Dynamic bit shuffle using AVX-512

mikewarot · 3 years ago

I have this weird architecture I'm emulating that I call a bit-grid.[1] The basic idea is an FPGA with NO routing fabric at all... just a 2d grid of look up tables that take a single bit input from each neighbor, and output a single bit to each, which means each look up table holds 64 bits (4*16 possible input states) of "program". Clocking is in two phases (like the colors of a chess board) to prevent all manner of grief, and make it easier to think about. Each phase is NOT Turning Complete, but the grid is.

So, I can emulate this thing on my desktop PC at about 28 nSec/cell using some Pascal code[2]. I'm thinking that if I upgrade to a machine with AVX512 instructions, it might get radically faster. What I can't figure out is how this instruction actually works, and what gains I would actually get.

The Intel documentation on this instruction is as clear as mud. There's no example with all the bits shown and worked through, leading the reader to have no ledge on which to make some intellectual purchase towards understanding.

Questions:

  If I were to fork over the cash for a machine with AVX512 instructions, how many of these instructions can actually execute/second?

  Wouldn't moving a bunch of values to/from memory basically empty out all the caches and make this thing really slow anyway?
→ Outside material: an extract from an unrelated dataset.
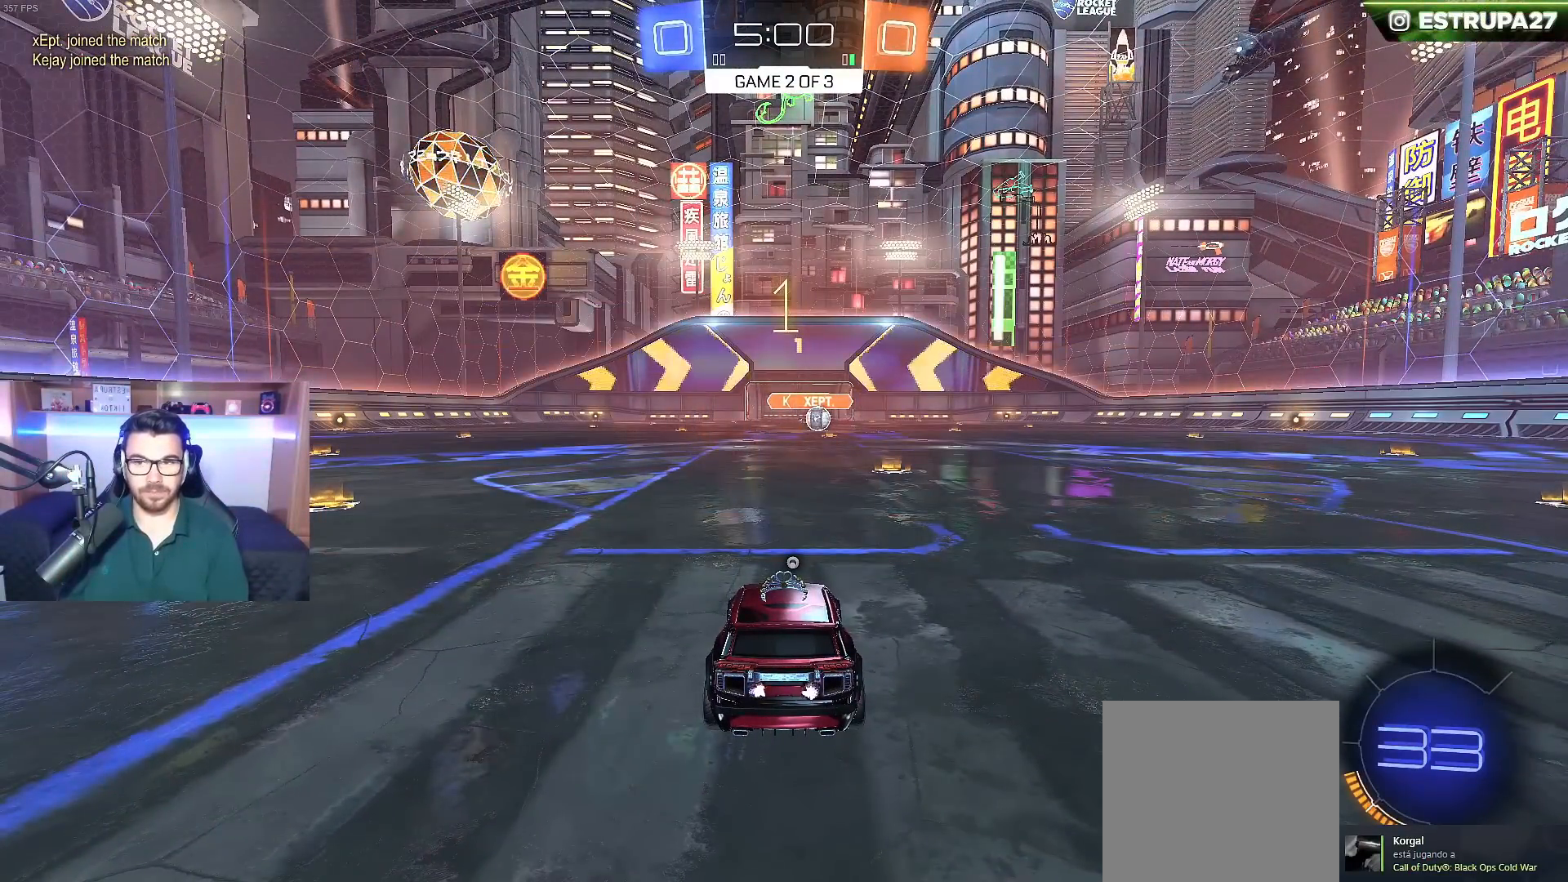
{"dt_ms": 500, "buttons": ["B", "R2"], "left_stick": "center", "right_stick": "center", "events": []}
  Does anyone have a worked out example with bits shown for all the sources and destinations before/after the instruction, so I can see what it does?

[1] https://esolangs.org/wiki/Bitgrid

[2] https://github.com/mikewarot/Bitgrid

less_less · 3 years ago

You might already be able to get good acceleration with SSSE3 or AVX2 or NEON, which also has a 4-bit-input permutation instruction. The problem is that you're doing parallel lookup into many different tables, whereas NEON/SSSE3's lookups are 16x in parallel into the same table (and AVX2 is two copies of the SSSE3 one in parallel I think). So it's not as useful unless you're simulating the same grid on several different inputs for bulk testing. It might still be faster than scalar but I'm not sure.

tkanarsky · 3 years ago

You could rent a VPS with AVX512 support and tinker around with it. I believe GCP has a few instance types that support it, AWS surely has some too.

mikewarot · 3 years ago

That's a great idea! It would only cost a few bucks to find out.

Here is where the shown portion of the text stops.